▶ _Exercise details_
Starting with the first line, quote each line verbatim, and stop after the line that contains "Days after, I".

▶ _Task input_
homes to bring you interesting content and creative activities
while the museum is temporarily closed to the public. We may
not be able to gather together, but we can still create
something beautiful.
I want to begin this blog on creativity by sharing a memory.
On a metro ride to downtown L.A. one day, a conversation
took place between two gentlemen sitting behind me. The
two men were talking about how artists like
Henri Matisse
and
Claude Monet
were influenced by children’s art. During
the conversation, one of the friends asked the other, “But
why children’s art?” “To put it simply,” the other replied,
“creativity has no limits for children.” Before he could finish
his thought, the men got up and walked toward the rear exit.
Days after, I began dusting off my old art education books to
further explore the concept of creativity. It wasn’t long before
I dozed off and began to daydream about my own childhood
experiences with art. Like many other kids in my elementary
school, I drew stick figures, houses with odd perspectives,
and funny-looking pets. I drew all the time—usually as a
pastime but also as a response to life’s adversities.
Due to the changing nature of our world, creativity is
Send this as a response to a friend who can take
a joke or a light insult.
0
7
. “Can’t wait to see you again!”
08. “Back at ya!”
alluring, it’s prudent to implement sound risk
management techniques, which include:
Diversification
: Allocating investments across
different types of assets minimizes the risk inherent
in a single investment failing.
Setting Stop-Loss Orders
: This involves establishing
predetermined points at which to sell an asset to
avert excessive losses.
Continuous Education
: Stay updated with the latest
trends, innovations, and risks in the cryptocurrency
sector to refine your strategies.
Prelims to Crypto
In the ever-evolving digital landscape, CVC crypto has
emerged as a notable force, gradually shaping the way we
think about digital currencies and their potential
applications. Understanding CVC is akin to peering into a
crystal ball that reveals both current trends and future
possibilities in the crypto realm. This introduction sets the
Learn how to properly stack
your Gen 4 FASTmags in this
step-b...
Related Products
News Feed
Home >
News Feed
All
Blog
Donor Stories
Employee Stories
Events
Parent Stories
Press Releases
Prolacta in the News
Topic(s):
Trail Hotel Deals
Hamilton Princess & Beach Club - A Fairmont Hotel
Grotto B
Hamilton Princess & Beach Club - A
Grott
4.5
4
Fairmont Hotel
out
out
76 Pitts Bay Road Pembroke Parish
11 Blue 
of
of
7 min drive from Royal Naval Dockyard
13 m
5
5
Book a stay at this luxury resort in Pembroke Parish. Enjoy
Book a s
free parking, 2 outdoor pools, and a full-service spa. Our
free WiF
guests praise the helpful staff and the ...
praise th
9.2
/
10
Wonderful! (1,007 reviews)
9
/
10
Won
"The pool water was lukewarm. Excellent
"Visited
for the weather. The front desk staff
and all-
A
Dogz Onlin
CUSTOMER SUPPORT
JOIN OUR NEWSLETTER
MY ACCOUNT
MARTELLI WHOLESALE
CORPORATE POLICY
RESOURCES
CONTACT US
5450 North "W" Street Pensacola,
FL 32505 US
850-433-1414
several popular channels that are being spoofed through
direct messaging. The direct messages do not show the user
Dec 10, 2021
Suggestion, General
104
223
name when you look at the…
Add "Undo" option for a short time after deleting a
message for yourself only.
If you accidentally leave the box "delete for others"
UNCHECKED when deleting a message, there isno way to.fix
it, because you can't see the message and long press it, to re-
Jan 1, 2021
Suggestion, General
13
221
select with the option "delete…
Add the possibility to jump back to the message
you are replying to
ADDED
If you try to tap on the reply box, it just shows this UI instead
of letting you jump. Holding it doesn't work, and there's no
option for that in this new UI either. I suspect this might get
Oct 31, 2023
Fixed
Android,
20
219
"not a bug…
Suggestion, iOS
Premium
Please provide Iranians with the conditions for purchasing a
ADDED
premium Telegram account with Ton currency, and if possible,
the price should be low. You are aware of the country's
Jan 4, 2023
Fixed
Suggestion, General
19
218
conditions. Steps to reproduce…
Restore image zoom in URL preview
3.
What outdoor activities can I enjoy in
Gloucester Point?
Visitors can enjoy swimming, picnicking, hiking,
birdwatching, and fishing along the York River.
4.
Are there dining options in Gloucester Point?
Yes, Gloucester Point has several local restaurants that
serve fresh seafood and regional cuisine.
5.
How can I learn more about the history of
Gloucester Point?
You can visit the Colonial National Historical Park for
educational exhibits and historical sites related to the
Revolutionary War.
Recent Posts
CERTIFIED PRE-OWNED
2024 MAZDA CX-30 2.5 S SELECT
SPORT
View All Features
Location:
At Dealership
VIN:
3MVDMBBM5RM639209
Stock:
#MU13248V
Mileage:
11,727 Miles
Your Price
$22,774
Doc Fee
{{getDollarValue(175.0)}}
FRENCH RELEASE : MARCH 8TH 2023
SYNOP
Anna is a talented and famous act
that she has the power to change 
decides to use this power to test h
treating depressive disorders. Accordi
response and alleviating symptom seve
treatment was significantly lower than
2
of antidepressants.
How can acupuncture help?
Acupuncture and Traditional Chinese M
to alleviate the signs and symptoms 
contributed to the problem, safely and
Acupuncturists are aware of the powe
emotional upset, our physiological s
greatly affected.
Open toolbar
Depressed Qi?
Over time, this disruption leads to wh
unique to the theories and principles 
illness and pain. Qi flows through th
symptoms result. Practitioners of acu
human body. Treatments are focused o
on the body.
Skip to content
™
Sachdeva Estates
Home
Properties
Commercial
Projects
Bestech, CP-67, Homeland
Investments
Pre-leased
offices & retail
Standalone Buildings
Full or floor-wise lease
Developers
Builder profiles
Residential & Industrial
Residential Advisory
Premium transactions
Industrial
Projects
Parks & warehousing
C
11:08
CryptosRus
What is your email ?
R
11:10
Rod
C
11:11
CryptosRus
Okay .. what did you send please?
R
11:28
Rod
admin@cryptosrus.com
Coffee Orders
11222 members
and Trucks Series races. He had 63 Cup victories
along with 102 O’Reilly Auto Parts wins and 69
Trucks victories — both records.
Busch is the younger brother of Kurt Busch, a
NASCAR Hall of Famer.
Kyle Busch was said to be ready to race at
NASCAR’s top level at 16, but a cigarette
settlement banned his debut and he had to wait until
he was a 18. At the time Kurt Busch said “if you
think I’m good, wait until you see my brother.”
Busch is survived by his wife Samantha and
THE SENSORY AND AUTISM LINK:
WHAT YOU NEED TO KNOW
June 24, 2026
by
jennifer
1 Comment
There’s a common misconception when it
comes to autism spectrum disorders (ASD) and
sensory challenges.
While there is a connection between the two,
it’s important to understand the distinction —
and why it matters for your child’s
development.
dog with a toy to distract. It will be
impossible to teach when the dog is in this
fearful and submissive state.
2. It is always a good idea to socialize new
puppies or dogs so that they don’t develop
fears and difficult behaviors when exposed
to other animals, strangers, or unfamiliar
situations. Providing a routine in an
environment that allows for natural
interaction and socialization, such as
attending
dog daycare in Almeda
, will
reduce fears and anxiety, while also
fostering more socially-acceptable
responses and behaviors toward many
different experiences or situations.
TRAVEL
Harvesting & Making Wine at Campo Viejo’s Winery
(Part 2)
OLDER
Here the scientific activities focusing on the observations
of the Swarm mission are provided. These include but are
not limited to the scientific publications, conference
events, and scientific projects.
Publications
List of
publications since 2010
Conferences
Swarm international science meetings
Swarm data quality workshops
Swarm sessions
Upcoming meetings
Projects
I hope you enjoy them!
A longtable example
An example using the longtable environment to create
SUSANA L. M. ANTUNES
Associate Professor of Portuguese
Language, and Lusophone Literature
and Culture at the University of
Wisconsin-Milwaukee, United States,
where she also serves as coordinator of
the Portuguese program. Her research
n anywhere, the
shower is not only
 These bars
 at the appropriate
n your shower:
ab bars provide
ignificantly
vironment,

▶ _Result_
homes to bring you interesting content and creative activities
while the museum is temporarily closed to the public. We may
not be able to gather together, but we can still create
something beautiful.
I want to begin this blog on creativity by sharing a memory.
On a metro ride to downtown L.A. one day, a conversation
took place between two gentlemen sitting behind me. The
two men were talking about how artists like
Henri Matisse
and
Claude Monet
were influenced by children’s art. During
the conversation, one of the friends asked the other, “But
why children’s art?” “To put it simply,” the other replied,
“creativity has no limits for children.” Before he could finish
his thought, the men got up and walked toward the rear exit.
Days after, I began dusting off my old art education books to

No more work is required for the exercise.